Now there is no need to ever close a tab, ever. Everything can stay open, even through a reboot. You would be able to flick though anything in history - never mind if it's something you were looking at 30 seconds ago or something you haven't looked at for months, and you would be guaranteed to be able to view the page within 25ms and interact with it before you can get your mouse into the frame.
From a technical standpoint, there are really 3 states a page could be in:
- In memory, rendered - for a tab thats currently showing
- Serialized In memory - for a tab thats has been showing within the last few minutes, so it can be loaded without hard disk access
- Serialized on disk - for a tab that hasn't been used for a few minutes - it now isn't using any of those precious resources
There are disadvantages with what I've described. The issues are mainly related to plugins - using current API's, no plugins can serialize themselves, and therefore the plugin would have to be re-loaded when the page is reshown. That means for example, Youtube videos would end up at the start again. It could also break some sites where the plugin communicates with the javascript of the page. This won't be much of a problem in the future because more and more sites will hopefully move to html5 video and less flash, and also, if a major browser implements the above, plugin makers will add saving and restoring state to their own codebases.
The next problem is pages which interact even when in the background. Consider for example a page with a websocket or pending HTTP request or running timer, such as a chat program or music player. When it's serialized, all events would have to be queued up for when the page is re-activated. The only solution for this is detecting these cases and not serializing them for more time, and when they are serialized, have some event that fires so the page can, if it chooses to, reconnect whatever websockets it was using.

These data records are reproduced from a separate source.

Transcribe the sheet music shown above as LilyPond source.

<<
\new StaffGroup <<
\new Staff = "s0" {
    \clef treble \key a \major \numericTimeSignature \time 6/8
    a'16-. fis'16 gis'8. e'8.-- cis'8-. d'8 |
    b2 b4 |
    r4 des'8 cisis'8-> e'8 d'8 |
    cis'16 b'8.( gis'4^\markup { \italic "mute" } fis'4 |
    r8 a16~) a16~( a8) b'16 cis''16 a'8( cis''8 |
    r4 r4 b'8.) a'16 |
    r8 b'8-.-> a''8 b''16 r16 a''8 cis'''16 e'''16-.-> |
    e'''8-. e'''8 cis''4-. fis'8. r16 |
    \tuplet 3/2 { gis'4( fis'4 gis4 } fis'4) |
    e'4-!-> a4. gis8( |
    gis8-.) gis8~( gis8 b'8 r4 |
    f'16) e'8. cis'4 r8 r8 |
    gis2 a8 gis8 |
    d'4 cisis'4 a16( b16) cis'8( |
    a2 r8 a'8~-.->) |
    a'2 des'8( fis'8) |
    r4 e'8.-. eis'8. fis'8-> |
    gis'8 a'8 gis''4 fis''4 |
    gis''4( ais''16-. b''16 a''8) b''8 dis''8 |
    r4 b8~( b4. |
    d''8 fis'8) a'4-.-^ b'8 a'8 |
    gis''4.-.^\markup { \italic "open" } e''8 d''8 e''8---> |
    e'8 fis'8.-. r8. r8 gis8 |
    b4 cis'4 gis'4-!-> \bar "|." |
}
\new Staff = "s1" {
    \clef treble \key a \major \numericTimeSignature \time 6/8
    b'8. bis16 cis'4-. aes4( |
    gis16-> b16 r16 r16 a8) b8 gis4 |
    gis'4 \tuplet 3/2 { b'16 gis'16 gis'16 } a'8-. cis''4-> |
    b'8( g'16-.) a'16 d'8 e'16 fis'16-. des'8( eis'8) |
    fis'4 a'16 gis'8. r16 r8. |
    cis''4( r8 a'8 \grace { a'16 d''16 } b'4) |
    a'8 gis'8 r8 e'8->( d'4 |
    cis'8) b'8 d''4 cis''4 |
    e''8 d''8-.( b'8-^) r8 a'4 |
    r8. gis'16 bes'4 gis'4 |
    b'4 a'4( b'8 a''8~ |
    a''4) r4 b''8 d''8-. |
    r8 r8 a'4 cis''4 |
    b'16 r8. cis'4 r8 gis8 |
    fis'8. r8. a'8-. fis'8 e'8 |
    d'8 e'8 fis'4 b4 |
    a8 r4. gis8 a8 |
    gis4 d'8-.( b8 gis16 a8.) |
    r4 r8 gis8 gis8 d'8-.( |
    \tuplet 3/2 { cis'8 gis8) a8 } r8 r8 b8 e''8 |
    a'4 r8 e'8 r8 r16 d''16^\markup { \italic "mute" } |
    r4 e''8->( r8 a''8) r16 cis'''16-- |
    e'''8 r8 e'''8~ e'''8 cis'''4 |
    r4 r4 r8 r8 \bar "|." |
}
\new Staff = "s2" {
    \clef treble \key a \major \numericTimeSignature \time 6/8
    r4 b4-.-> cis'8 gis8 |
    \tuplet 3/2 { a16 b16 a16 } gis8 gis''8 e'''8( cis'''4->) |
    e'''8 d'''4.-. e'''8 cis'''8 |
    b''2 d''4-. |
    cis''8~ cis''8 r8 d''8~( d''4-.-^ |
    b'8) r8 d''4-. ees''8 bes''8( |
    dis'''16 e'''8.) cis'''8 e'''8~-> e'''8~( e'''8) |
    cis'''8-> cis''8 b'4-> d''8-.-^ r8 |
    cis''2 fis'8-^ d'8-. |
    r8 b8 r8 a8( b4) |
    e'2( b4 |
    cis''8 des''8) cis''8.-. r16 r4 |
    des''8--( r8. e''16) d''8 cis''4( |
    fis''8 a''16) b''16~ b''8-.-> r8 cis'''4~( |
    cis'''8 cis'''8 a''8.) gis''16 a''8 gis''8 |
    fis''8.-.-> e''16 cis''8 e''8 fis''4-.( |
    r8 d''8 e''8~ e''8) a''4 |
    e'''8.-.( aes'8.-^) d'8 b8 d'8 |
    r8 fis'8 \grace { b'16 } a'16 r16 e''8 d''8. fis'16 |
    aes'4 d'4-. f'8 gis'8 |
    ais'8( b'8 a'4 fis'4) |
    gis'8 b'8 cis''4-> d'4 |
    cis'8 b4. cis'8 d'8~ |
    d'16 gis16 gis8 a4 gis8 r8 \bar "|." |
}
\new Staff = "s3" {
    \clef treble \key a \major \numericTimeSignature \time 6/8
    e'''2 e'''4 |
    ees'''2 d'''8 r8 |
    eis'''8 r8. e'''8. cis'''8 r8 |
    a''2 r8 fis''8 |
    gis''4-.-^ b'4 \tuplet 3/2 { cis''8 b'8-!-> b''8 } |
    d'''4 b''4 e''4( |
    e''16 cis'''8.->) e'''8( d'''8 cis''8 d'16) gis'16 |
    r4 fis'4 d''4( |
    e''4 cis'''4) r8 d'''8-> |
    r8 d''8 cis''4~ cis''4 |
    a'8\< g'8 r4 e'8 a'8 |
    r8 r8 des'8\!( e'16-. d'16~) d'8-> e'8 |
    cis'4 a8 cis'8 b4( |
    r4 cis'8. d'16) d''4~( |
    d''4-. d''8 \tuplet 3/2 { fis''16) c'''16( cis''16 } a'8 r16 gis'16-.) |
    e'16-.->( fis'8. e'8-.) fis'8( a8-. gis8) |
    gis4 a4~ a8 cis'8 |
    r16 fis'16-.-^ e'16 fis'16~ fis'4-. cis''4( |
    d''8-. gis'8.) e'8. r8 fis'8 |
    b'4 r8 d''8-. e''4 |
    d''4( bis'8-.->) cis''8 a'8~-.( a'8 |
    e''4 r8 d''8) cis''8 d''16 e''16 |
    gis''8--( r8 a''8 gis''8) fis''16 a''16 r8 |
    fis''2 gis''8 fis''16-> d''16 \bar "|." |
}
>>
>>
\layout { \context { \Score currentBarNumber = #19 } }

The advantages of the above, such as not having to wait a long time to switch tabs and being limited to not many tabs, certainly outweigh the effort to add this feature and the few possible compatibility problems it could cause. Unfortunately, I think this project is too big for me, or I would have tried to implement it in one of todays open browsers, which is why I write about it here in the hope someone can take and extend my ideas and implement them one day!